Just 11-months after making a splash in a $4.4 billion IPO, Didi shareholders made official Monday what has long been considered inevitable and approved a plan to delist its shares from the New York Stock Exchange.
With formal paperwork now set to be filed with the Securities and Exchange Committee on June 2nd, Didi becomes the latest casualty caught between a tech crackdown back home and growing regulatory skepticism in the U.S.
“The last 12 months have been an incredibly wild ride for Chinese tech stocks, but I don’t think it could’ve been wilder than Didi,” said Drew Bernstein, Managing Partner at Marcum Bernstein and Pichuk. “Within just a few weeks of listing, it literally became a train wreck.”
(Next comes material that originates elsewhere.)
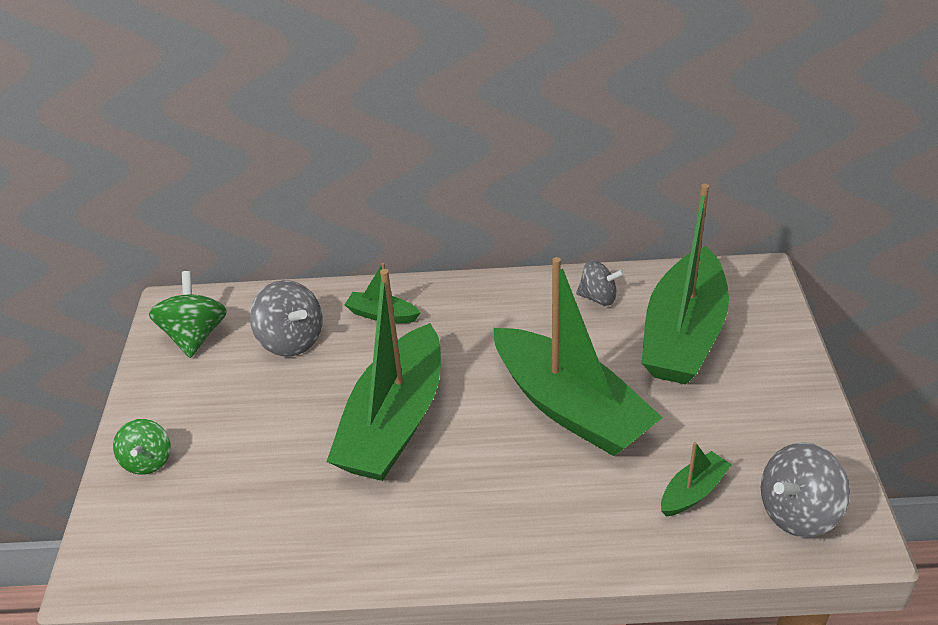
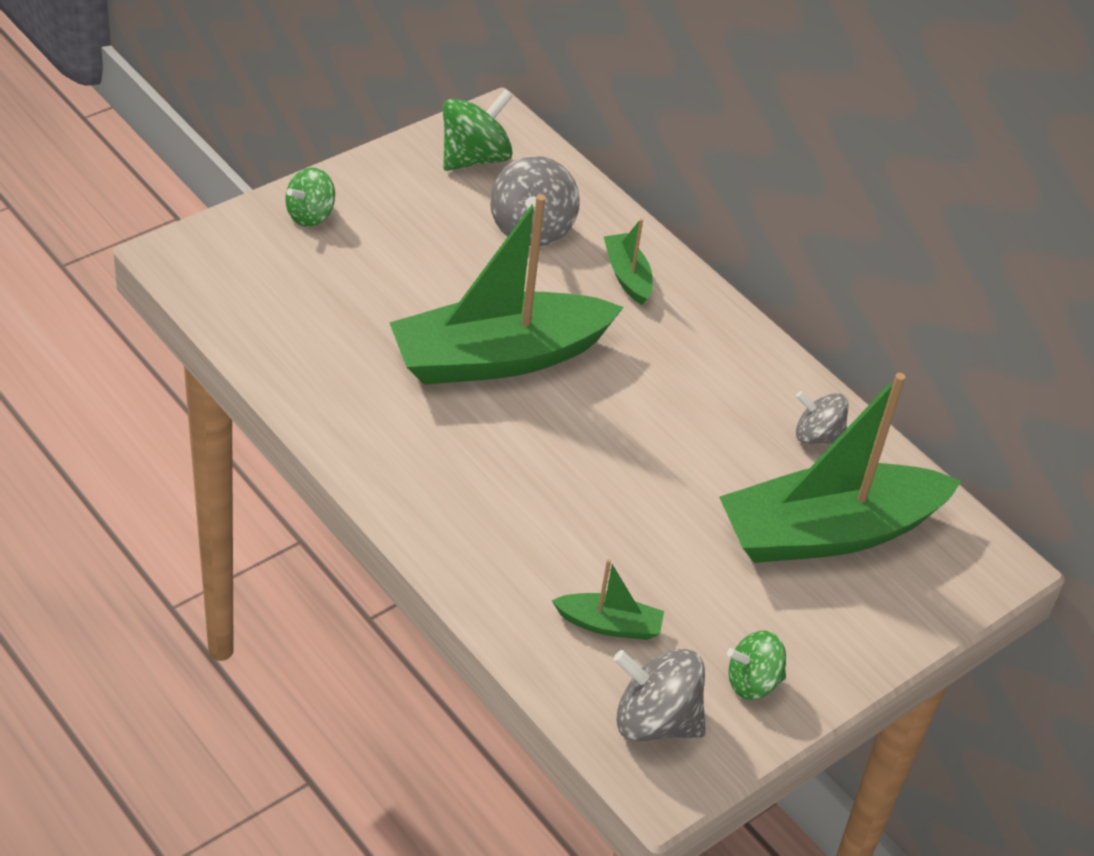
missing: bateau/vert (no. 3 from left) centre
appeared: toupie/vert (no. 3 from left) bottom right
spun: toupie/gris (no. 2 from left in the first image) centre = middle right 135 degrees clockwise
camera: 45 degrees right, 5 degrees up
Didi’s withdrawal from the U.S. marks an extraordinary downfall, brought on by heightened regulatory scrutiny in China. Just days after it debuted in New York, reports revealed the Cyberspace Administration of China (CAC), the country’s cybersecurity watchdog, had urged Didi to delay its listing because of concerns around its network security. Within days, authorities banned the service from app stores. Unable to sign up new users, the company has seen its shares plunge 90 percent from its IPO price, erasing $60 billion off of its market cap.
In an SEC filing this month, the world’s largest ride-hailing firm acknowledged that it would be unable to resume its normal business until China’s cybersecurity review was complete.
While Didi’s shares are formally expected to be delisted next month, Bernstein, who consults Chinese firms looking to list in the U.S, said the ramifications from its tumultuous journey is likely to hang over other firms eyeing an American listing.
“Given the vast amount of data that Didi stores on its service, the company is kind of this extreme case of how the largest consumer tech companies in China are suddenly viewed as these strategically sensitive companies by the government,” Bernstein said. “It appears that China’s very, very reluctant to allow these kind of mega-unicorns that provide essential infrastructure to list offshore.”
The CAC has already begun to require network security reviews for internet companies with more than 1 million users prior to public listings overseas.
Renaissance Capital found that while 11 Chinese firms have filed for a U.S. IPO so far this year, just two small firms, Ostin Technology Group (OST) and Meihua International (MHUA), have gone through with their listings. U.S.-listed Chinese tech firms, including Alibaba (BABA), Nio (NIO), JD.com (JD), and Xpeng (XPEV) pursued secondary listings in Hong Kong, pointing to concerns around the viability of its overseas listings.
Enhanced SEC scrutiny of foreign firms has only clouded the outlook for U.S. listings. Since Congress passed the Holding Foreign Companies Accountable Act last year, all foreign firms listed on American exchanges must comply with US accounting standards.
The SEC has identified 250 Chinese firms that are currently in violation. Companies including Baidu (BIDU) and JD.com now face the risk of delisting, if they don’t allow the U.S. Public Company Accounting Oversight Board (PCAOB) to conduct full audits within the next three years.
U.S. and Chinese regulatory officials are reportedly in talks to create a framework that brings Chinese listed firms here in compliance with the PCAOB. Bernstein said Chinese regulators are unlikely to grant full access to U.S. or PCAOB accounting firms for companies that are deemed to pose “security sensitive risks.” That’s likely to limit American listings to small- and medium-sized firms.
“There’s a certain group [of companies] whether that’s 100 or 200, that absolutely will have to delist,” Bernstein said. “But the remaining companies that don’t pose a security risk can remain listed in the US. They’d have to probably provide work papers with some minimal redactions maybe and they’d be able to comply with the Chinese regulation.”